■ CONSEGNA
Scrivi il seguito del testo sul risarcimento del danno da reato riportato più sotto, riprendendo subito dopo la sua ultima frase.

■ ESTRATTO SELEZIONATO
--------

Il processo penale, la condanna e il risarcimento del danno
Se è vero che chi rompe paga, a maggior ragione è vero che chi commette un reato deve anche risarcire le conseguenze del suo misfatto. Facile sarebbe altrimenti cavarsela con un processo penale che quasi sempre si conclude con la prescrizione o, magari, con una sanzione pecuniaria di poche migliaia di euro. E così, oltre alla pena, ci sono anche gli effetti civili scaturenti dalla propria condotta o, che dir si voglia, i danni provocati alla vittima. Ecco che allora, per fare prima, il codice ha previsto la costituzione di parte civile , un modo che ha la parte lesa per partecipare al processo penale e ottenere un anticipo sul risarcimento, la cosiddetta “ provvisionale ”, in attesa poi di avere il resto con una causa autonoma dal giudice civile. Il risarcimento del danno in caso di reato funziona proprio così. E non fanno eccezione neanche i reati commessi ai danni della propria ex moglie o dei figli cui non sia stato versato l’ assegno di mantenimento . A spiegare esattamente come vanno le cose è la sentenza del tribunale di Roma [1] .
Violazione degli obblighi di assistenza familiare
Commette reato di violazione degli obblighi di assistenza familiare la persona che fa mancare i mezzi di sussistenza ai figli minori o al coniuge. La pena prevista è, congiuntamente, quella della reclusione fino ad un anno e della multa da 103 a 1.032 euro. Il reato è perseguibile a querela, ma quando è commesso a danno di minori diventa procedibile d’ufficio.
Il genitore può far mancare i mezzi ai figli minorenni o inabili al lavoro. La tutela riguarda anche i figli adottivi e, si ritiene, anche il minore in stato di affidamento. Si discute quando i figli possano essere definiti “inabili al lavoro”, la Cassazione nega che tali possano considerarsi i figli maggiorenni studenti, mentre la giurisprudenza di merito, almeno in un caso, sostiene che con tale espressione il legislatore faccia riferimento anche alla condizione di disoccupazione involontaria (Pret. Lecce 5 aprile 1996);
Il coniuge può far mancare tali mezzi all’altro coniuge, anche se è intervenuta separazione, purché la separazione non gli sia stata addebitata con sentenza passata in giudicato. Per il coniuge divorziato, invece, sono previsti altri strumenti a condizione che a suo favore sia stato disposto il pagamento di un assegno;
Perché si configuri il reato, devono sussistere i seguenti elementi:
Si può avere il risarcimento del danno se non si paga il mantenimento?

--------

■ DATI RACCOLTI

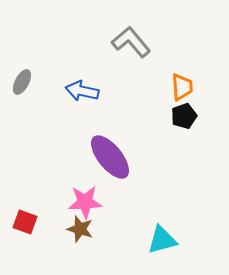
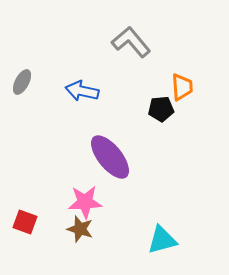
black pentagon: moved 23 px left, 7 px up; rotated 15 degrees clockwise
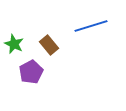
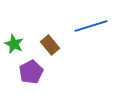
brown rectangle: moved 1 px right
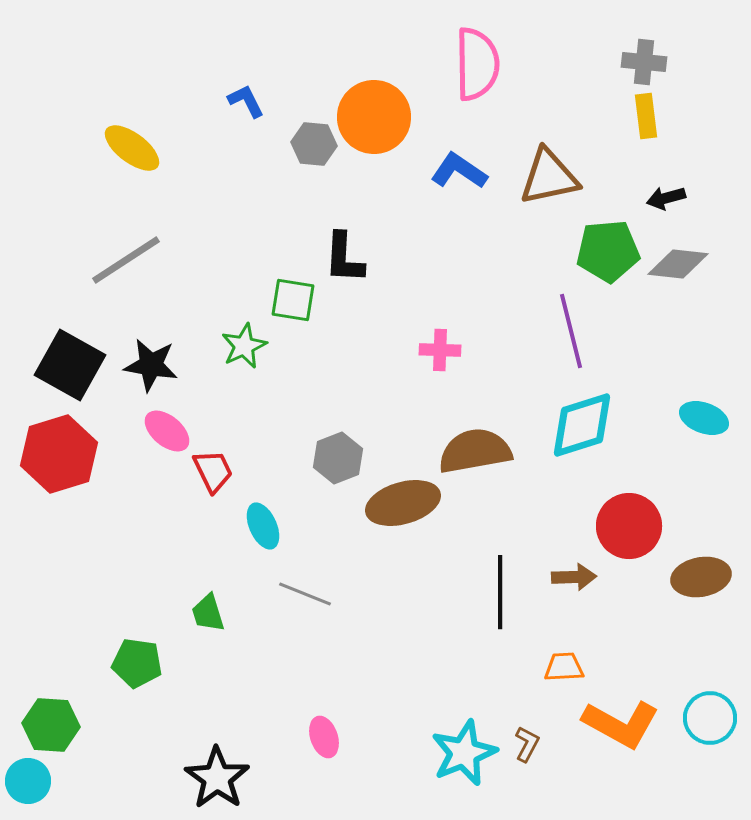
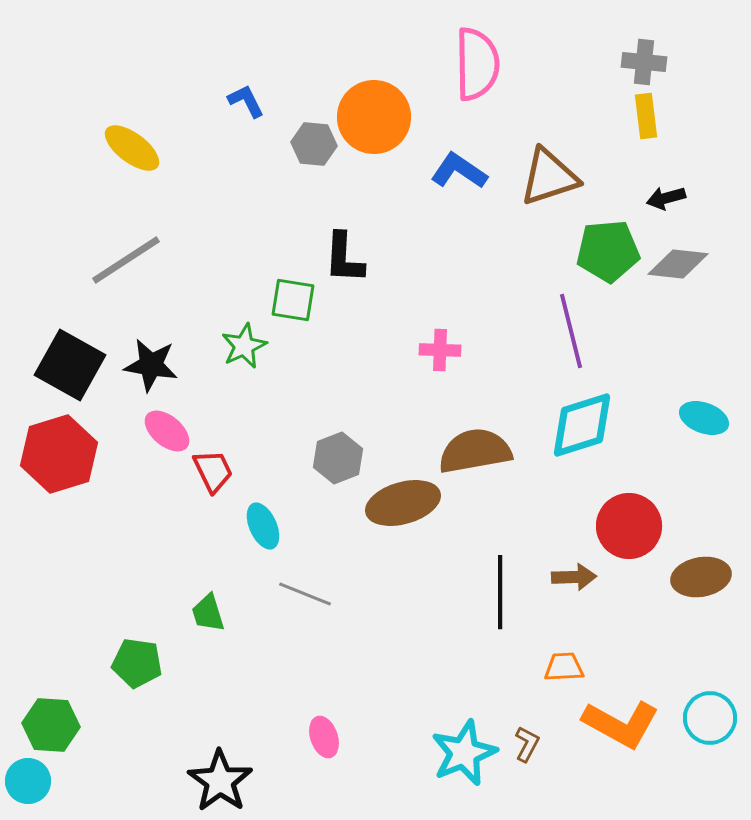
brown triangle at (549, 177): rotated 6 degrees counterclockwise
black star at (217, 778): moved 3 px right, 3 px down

--------

■ RISPOSTA ALLA CONSEGNA
In caso di omesso pagamento dell’assegno di mantenimento, l’ex moglie ha diritto ad ottenere il risarcimento anche dei danni morali subiti. Così ha affermato il tribunale di Roma. Ma quali danni morali ? La madre che si trova senza soldi per mandare avanti la famiglia e i figli subisce uno stato di ansia e preoccupazione, un turbamento psichico transitorio e soggettivo conseguente proprio al fatto di reato. Viene dunque a concretizzarsi il danno morale risarcibile in presenza di reato.
note
[1] Trib. Roma, sent. n. 17144/18 del 12.09.2018.
Tribunale di Roma, sez. I Civile, sentenza 11 – 12 settembre 2018, n. 17144
Giudice Ciani
Ragioni di fatto e di diritto della decisione
Con atto di citazione ritualmente e tempestivamente notificato, (omissis…) in proprio e in qualità di genitore esercente la responsabilità sui figli (all’epoca tutti minorenni) (omissis…) (tale dovendosi intendere la dicitura “anche in nome e per conto dei figli …” di cui all’epigrafe dell’atto di citazione), conveniva in giudizio, dinanzi all’intestato Tribunale, l’ex coniuge (omissis…) per ivi sentirlo condannare al risarcimento dei danni patiti per la violazione degli obblighi di mantenimento oltre che per la lesione della sua dignità e del suo onore, nella misura di Euro 64.000,00 o nella diversa misura ritenuta di giustizia.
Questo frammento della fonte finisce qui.